Friday, November 19, 2004

Supreme Court Scolds Texas Criminal Court

My final installment on divorce is coming -- probably this weekend. In the meantime, I want to begin to make good on our promise that this blog would provide a social gospel perspective on law.

Earlier this week the Supreme Court overturned the death sentence of a Texas man. The sentence had been affirmed by Texas's highest criminal court -- The Texas Court of Criminal Appeals. The defendant's sentence was based on an unfair jury instruction (which didn't allow the jury to adequately consider "mitigating factors") that the Supreme Court has repeatedly found unconstitutional. In fact, the law was so clear and the defendant's sentencing hearing so clearly unfair, that our moderate Supreme Court (actually conservative on criminal justice issues) decided the case in the inmates favor without even hearing oral arguments on the issue - scolding the Texas Court for its insubordination in permitting a jury instruction which the Supreme Court has "unequivocally rejected."

The Supreme Court, which only has the time to hear about 100 cases a year, has spent its valuable time having to overturn numerous Texas death sentences in the past few years (last year overturning a conviction from my own home town of Texarkana) -- all the while expressing its frustration with Texas Courts that refuse to apply objectively the law of capital punishment.

What is wrong with the Texas Courts?

The first thing to understand is that the judges on the Texas Court of Criminal Appeals are elected.
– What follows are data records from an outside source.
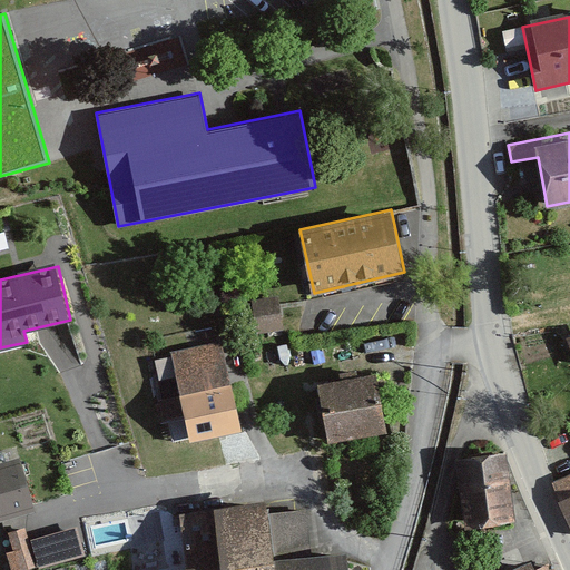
[(256,332),(284,328),(279,295),(252,298),(256,332)]
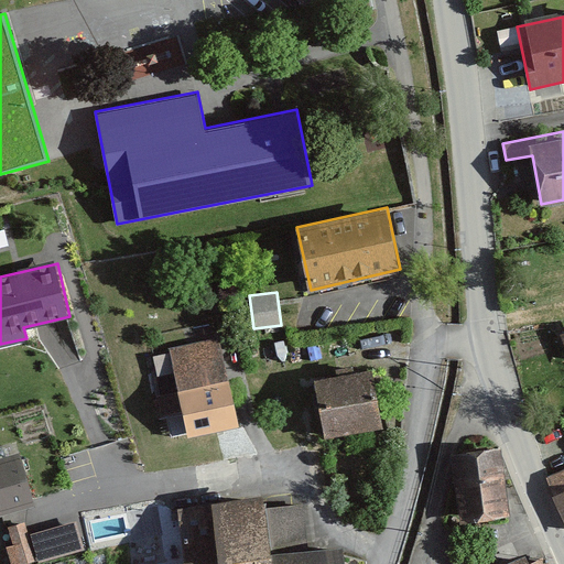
[(183,409),(188,435),(239,425),(220,336),(170,347),(179,389),(158,393),(162,413),(183,409)]
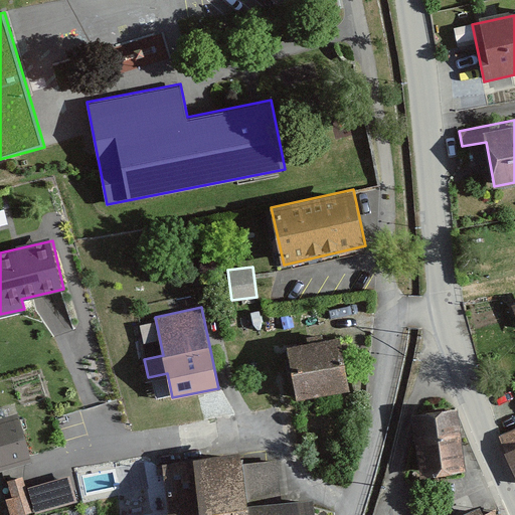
[(288,343),(297,397),(350,387),(341,334),(288,343)]
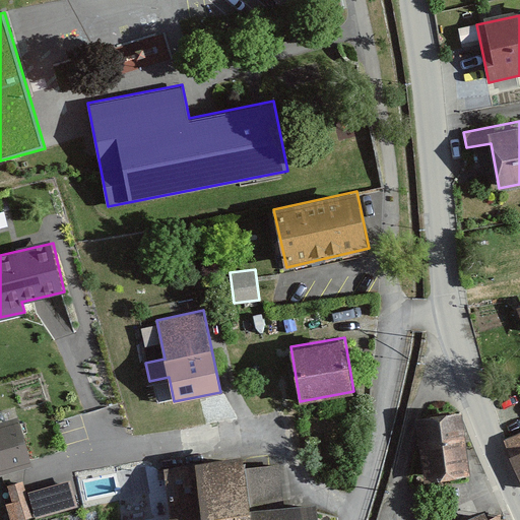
[(423,481),(468,476),(462,414),(416,418),(423,481)]
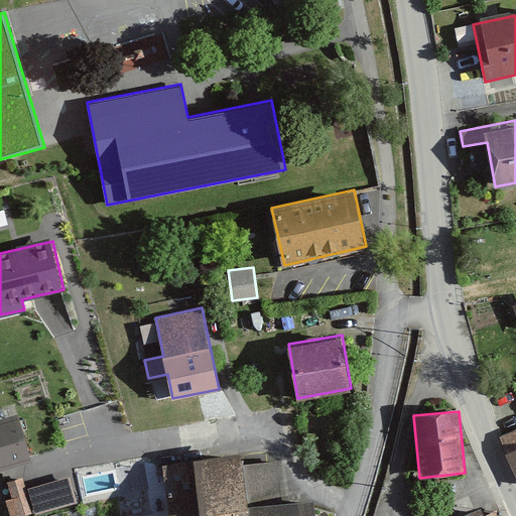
[(0,417),(0,469),(31,461),(19,412),(0,417)]
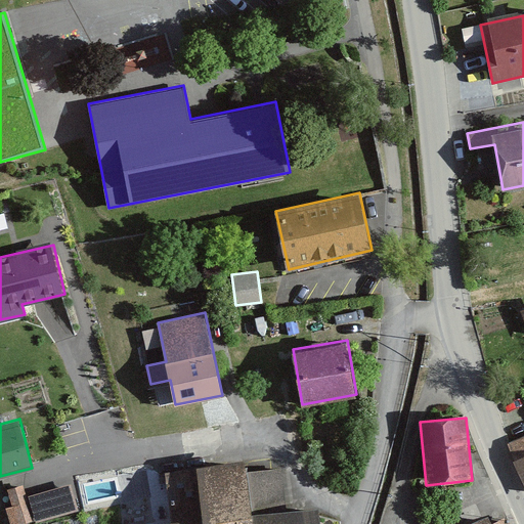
[(523,435),(508,443),(523,479),(523,435)]
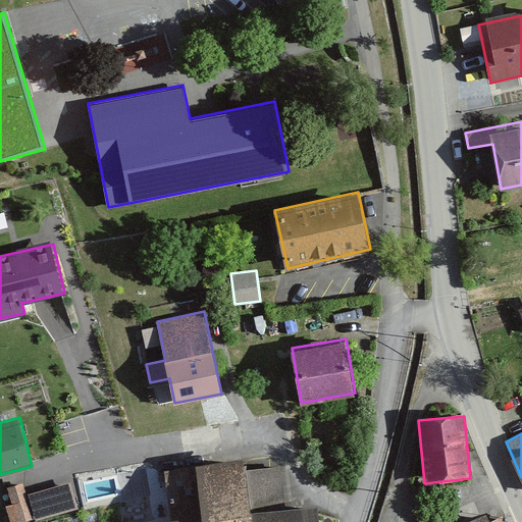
[(247,455),(202,461),(209,514),(209,521),(255,521),(253,509),(248,468),(247,455)]
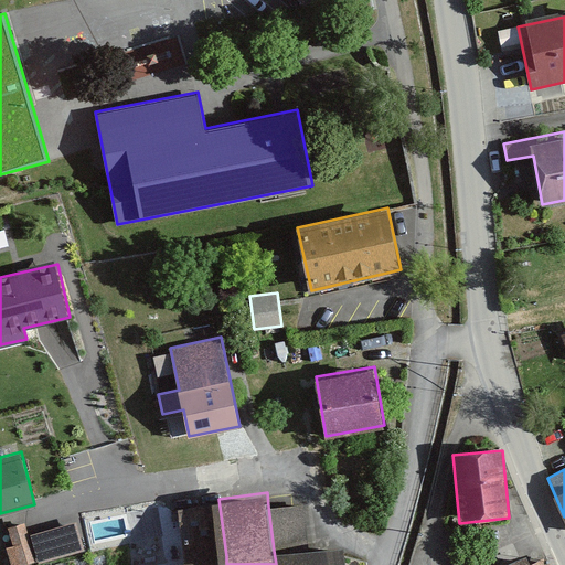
[(184,564),(201,564),(226,556),(219,499),(180,508),(184,564)]
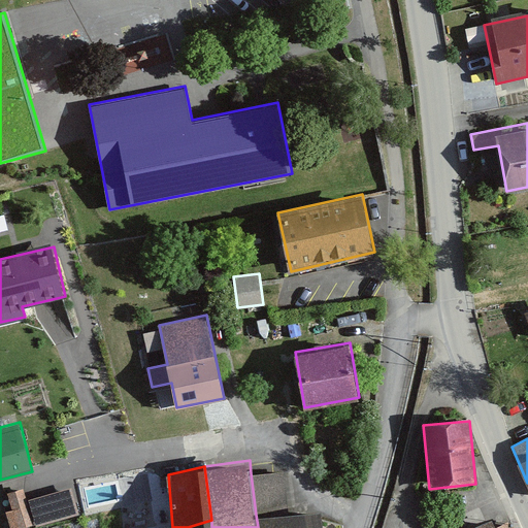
[(251,473),(256,515),(258,527),(322,527),(321,508),(289,513),(284,469),(251,473)]
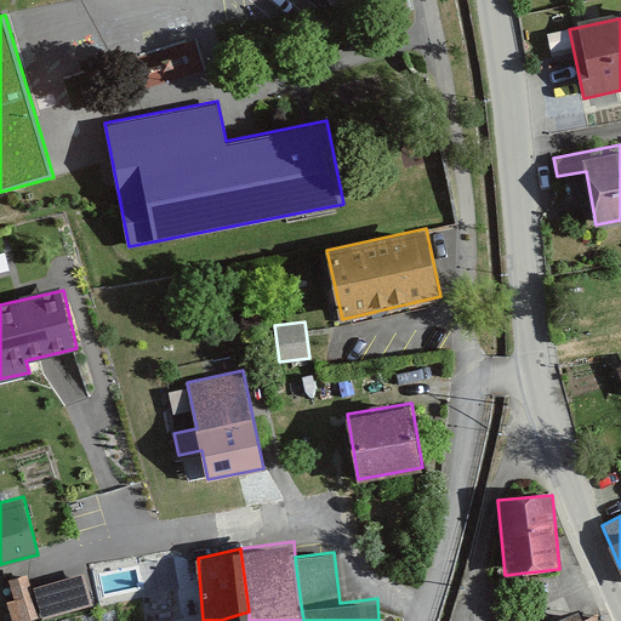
[(84,573),(34,587),(44,620),(95,607),(84,573)]
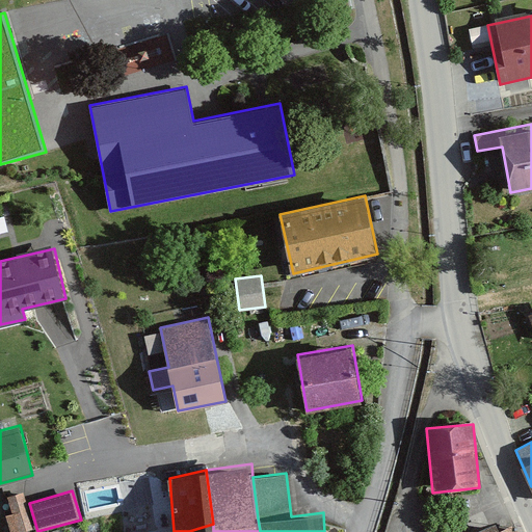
[(5,515),(9,531),(26,531),(34,530),(24,491),(8,496),(12,513),(5,515)]
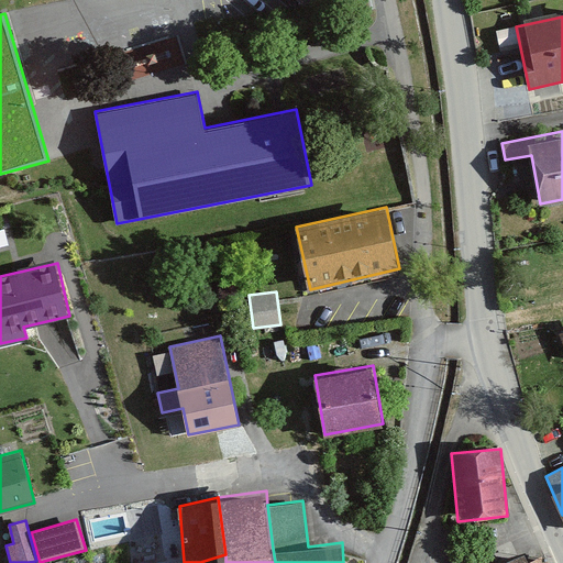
[(529,562),(525,553),(497,562),(529,562)]
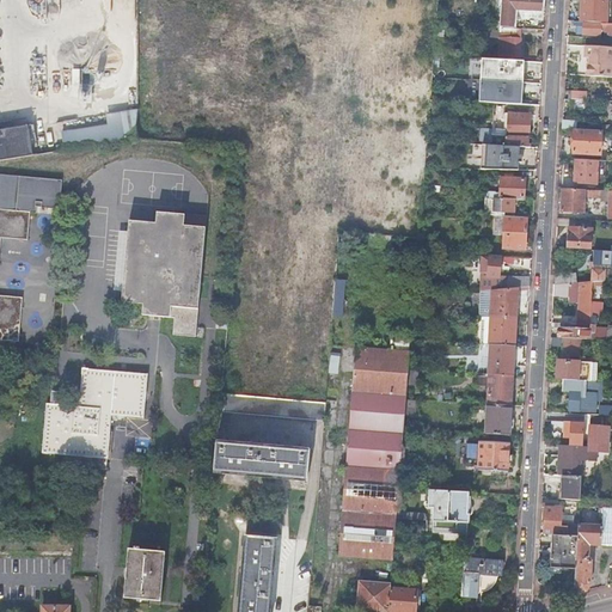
[(502,0),(502,8),(503,8),(503,26),(513,28),(514,8),(545,11),(545,4),(545,0),(502,0)]
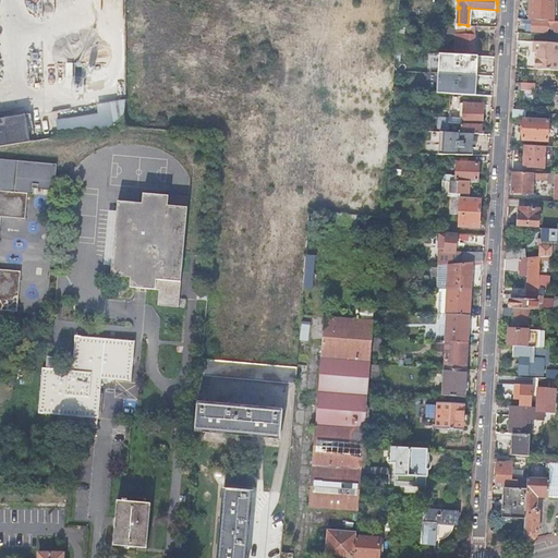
[(529,20),(553,22),(554,0),(529,0),(529,8),(529,20)]
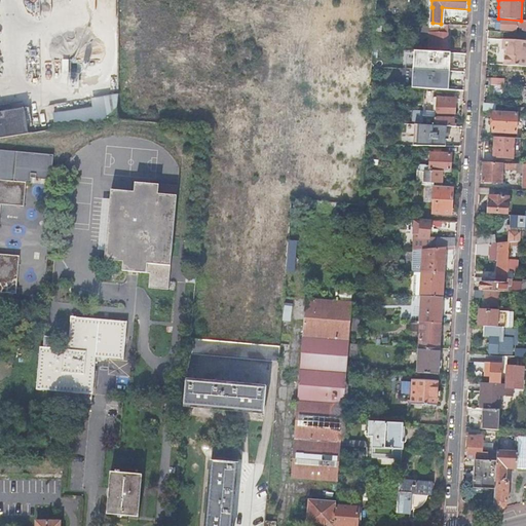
[(525,32),(525,20),(521,21),(498,19),(493,19),(493,24),(496,24),(500,24),(500,30),(515,30),(516,28),(521,28),(521,32),(525,32)]
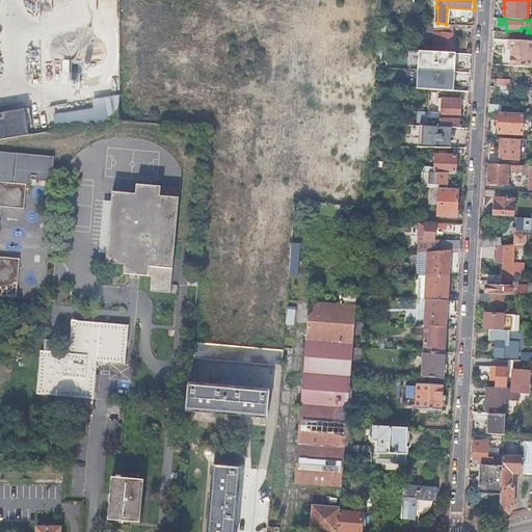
[(435,46),(433,46),(433,52),(452,53),(452,49),(450,48),(451,36),(452,25),(437,24),(435,46)]
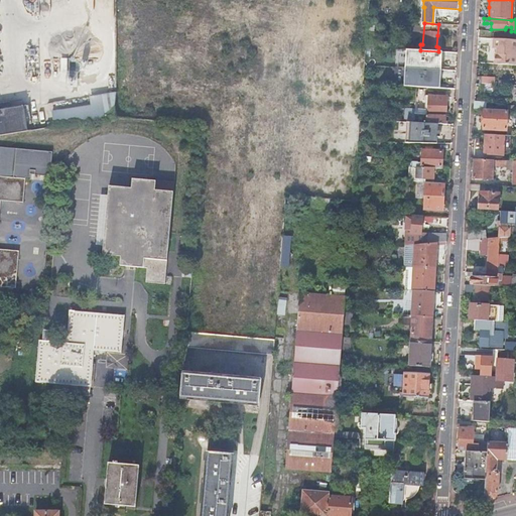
[(494,63),(515,66),(515,56),(515,39),(493,38),(493,43),(492,48),(498,49),(497,54),(495,53),(494,63)]
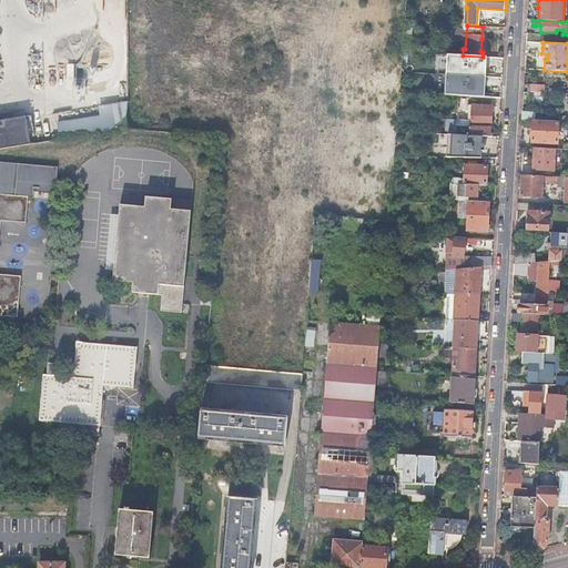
[(445,95),(484,98),(486,58),(483,57),(463,56),(447,56),(445,95)]
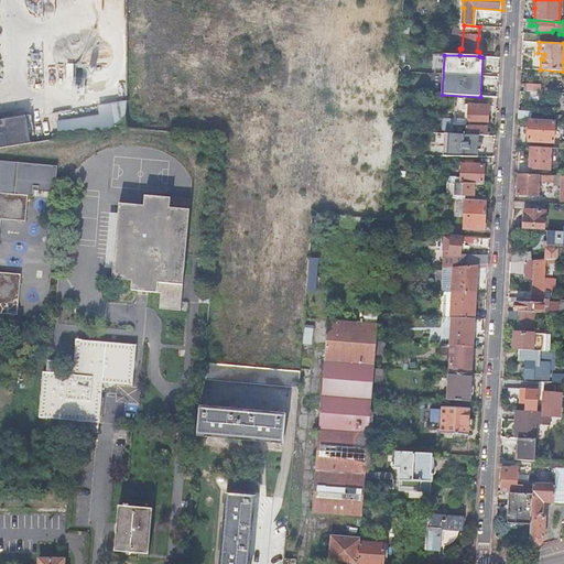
[(524,91),(539,93),(540,84),(524,84),(524,91)]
This means that they must answer to an electorate that is much more concerned with being "tough on crime" with the fairness of criminal trials.

So the question of what's wrong with the Texas Courts is really a question of what's wrong with Texans? Texas judges are just doing what they have to to get elected. Reversing death sentences because someone's trial was unfair is seen as being "soft" on crime. If they want to stay in office, they can't get that image.

Texas boasts one of the most avowedly Christian populations in the nation. I find it unbelievable that such a Christian population is comfortable -- not just with state-sponsored killing -- but with the application of state-sponsored killing without sufficient procedural safeguards to ensure that it is fairly applied to only the guilty and most culpable. Such staunch support for the death penalty, indeed, for its irrational application, can only be explained by a deep demand for social vengeance, a social vengeance which is profoundly inconsistent with Jesus' message of love and redemption.

The Supreme Court of the United States, with its limited resources, can not ensure against irrationality and excessive vengeance in the Texas criminal justice systems. This responsibility falls squarely on the shoulders of Texans, Texas Christians in particular, who elect the state and local judges responsible for assuring that the system of criminal justice lives up to its name.